No meio da pandemia e do confinamento fomos confrontados com a morte de Valentina, alegadamente às mãos do pai com a conivência da madrasta. Quando estes casos acontecem forçam-nos, enquanto sociedade, a refletir sobre o modo e o modelo de proteção das crianças.
As Comissões de Proteção de Crianças e Jovens em Risco- CPCJ, na segunda linha de intervenção do sistema de promoção e proteção de menores, depois da família e da comunidade e antes do Ministério Público e dos Tribunais, acompanham em Portugal 43 mil crianças, o que significa o envolvimento de muitos técnicos e técnicas e de um trabalho que se quer de proximidade e de acompanhamento regular.
As CPCJ têm limitações na sua atuação, são entidades cuja intervenção depende do consentimento dos pais e das crianças com mais de 12 anos. É verdade que caso não obtenham esse consentimento, mas existam indícios suspeitos, devem as CPCJ comunicar a situação ao Ministério Público e ao Tribunal. Mas nada garante que o processo não é arquivado.
No caso da Valentina, a CPCJ de Peniche é chamada quando, em 2019, a criança foge de casa do pai. Na altura, o processo foi arquivado. Segundo as notícias, na altura não havia indícios de nada suspeito. Apenas uma criança que estava desadaptada à nova realidade familiar. Hoje há uma averiguação pelo Ministério Público da forma como o processo foi tratado, o que não significa que o tratamento dado foi desadequado, porque estas situações são dinâmicas e não é líquido que houvesse indícios do que levaria a esta tragédia.
A verdade é que o encerramento da escola, o confinamento e a necessidade de acesso à internet foram causas divulgadas como razões que levaram Valentina a ir para casa do pai, mas também ninguém sabe se nas circunstâncias habituais, numa visita de fim de semana, não teria havido o mesmo desfecho.
Contudo, há uma coisa que sabemos: o sistema não foi configurado para um isolamento total das crianças referenciadas, sem que haja um conjunto de atores e instituições, como é o caso da escola, que servem de sinalizadores. Também não há técnicos que cheguem para um acompanhamento presencial intenso, nas casas das crianças, de modo a colmatar a falta da escola neste processo de acompanhamento.
Há CPCJ em determinados concelhos do país, onde há mais pressão populacional, em que o número de processos que os técnicos das Comissões seguem são muito elevados, criando dificuldades de um acompanhamento frequente e de proximidade. O sistema tem limitações que devem ser avaliadas com o devido cuidado.

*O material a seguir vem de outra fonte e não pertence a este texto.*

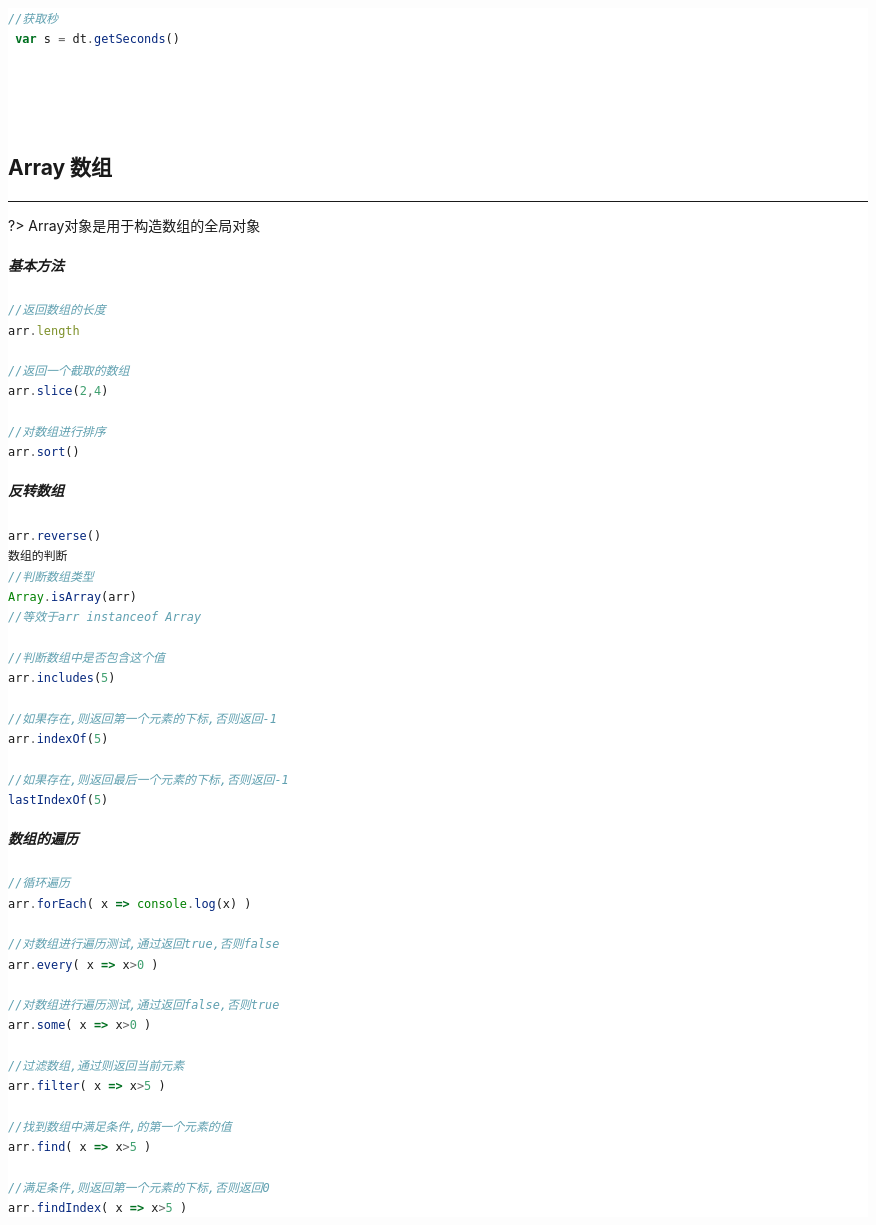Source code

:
 ```javascript
//获取秒
 var s = dt.getSeconds()
```

<br>
<br>
<br>

## Array 数组
---

?> Array对象是用于构造数组的全局对象

##### **基本方法**

```javascript
//返回数组的长度
arr.length

//返回一个截取的数组
arr.slice(2,4)

//对数组进行排序
arr.sort()
```

##### **反转数组**

```javascript
arr.reverse()
数组的判断
//判断数组类型
Array.isArray(arr)
//等效于arr instanceof Array

//判断数组中是否包含这个值
arr.includes(5)

//如果存在,则返回第一个元素的下标,否则返回-1
arr.indexOf(5)

//如果存在,则返回最后一个元素的下标,否则返回-1
lastIndexOf(5)
```

##### **数组的遍历**

```javascript
//循环遍历
arr.forEach( x => console.log(x) )

//对数组进行遍历测试,通过返回true,否则false
arr.every( x => x>0 )

//对数组进行遍历测试,通过返回false,否则true
arr.some( x => x>0 )

//过滤数组,通过则返回当前元素
arr.filter( x => x>5 )

//找到数组中满足条件,的第一个元素的值
arr.find( x => x>5 )

//满足条件,则返回第一个元素的下标,否则返回0
arr.findIndex( x => x>5 )

```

Momentos como este, gerado pela Pandemia, servem para refletir sobre a capacidade de resposta do sistema, mas também para procurar soluções e inovar. A reação da Comissão Nacional de Promoção dos Direitos e Proteção das Crianças e Jovens, organismo nacional de que dependem as CPCJ dos 306 concelhos do país, foi um pouco tardia, mas a verdade é que lançou uma campanha nacional sob o lema “Proteger crianças compete a tod@s” que pretende chamar a atenção para a primeira linha de ação, com principal destaque para a comunidade: amigos, vizinhos, familiares e conhecidos. Simultaneamente foi criado um contacto telefónico – 96123 11 11 para contacto direto.

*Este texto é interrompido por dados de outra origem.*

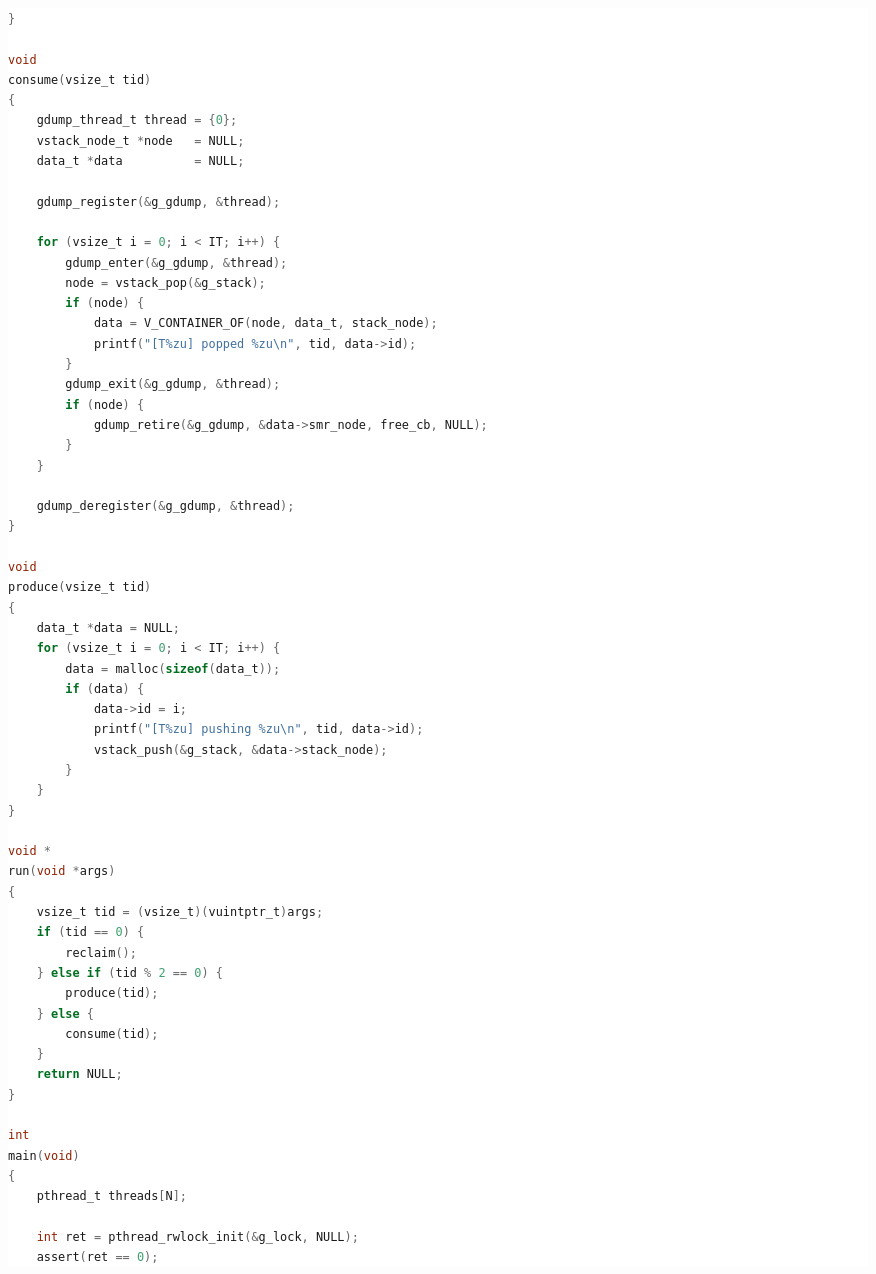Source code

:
 ```c
}

void
consume(vsize_t tid)
{
    gdump_thread_t thread = {0};
    vstack_node_t *node   = NULL;
    data_t *data          = NULL;

    gdump_register(&g_gdump, &thread);

    for (vsize_t i = 0; i < IT; i++) {
        gdump_enter(&g_gdump, &thread);
        node = vstack_pop(&g_stack);
        if (node) {
            data = V_CONTAINER_OF(node, data_t, stack_node);
            printf("[T%zu] popped %zu\n", tid, data->id);
        }
        gdump_exit(&g_gdump, &thread);
        if (node) {
            gdump_retire(&g_gdump, &data->smr_node, free_cb, NULL);
        }
    }

    gdump_deregister(&g_gdump, &thread);
}

void
produce(vsize_t tid)
{
    data_t *data = NULL;
    for (vsize_t i = 0; i < IT; i++) {
        data = malloc(sizeof(data_t));
        if (data) {
            data->id = i;
            printf("[T%zu] pushing %zu\n", tid, data->id);
            vstack_push(&g_stack, &data->stack_node);
        }
    }
}

void *
run(void *args)
{
    vsize_t tid = (vsize_t)(vuintptr_t)args;
    if (tid == 0) {
        reclaim();
    } else if (tid % 2 == 0) {
        produce(tid);
    } else {
        consume(tid);
    }
    return NULL;
}

int
main(void)
{
    pthread_t threads[N];

    int ret = pthread_rwlock_init(&g_lock, NULL);
    assert(ret == 0);

```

O momento que vivemos com a pandemia levanta questões sobre a capacidade do sistema de proteção de menores de responder devidamente às necessidades das crianças em risco no atual contexto. As crianças com as escolas encerradas estão também elas fechadas em casa com as famílias que, ao contrário do que é esperado, são muitas vezes quem as violenta. Este é um bom momento para revisitar o sistema adaptando-o a uma nova realidade, porque não sabemos se hoje, com o isolamento decorrente do Covid19, atrás de algumas portas não estará uma Valentina.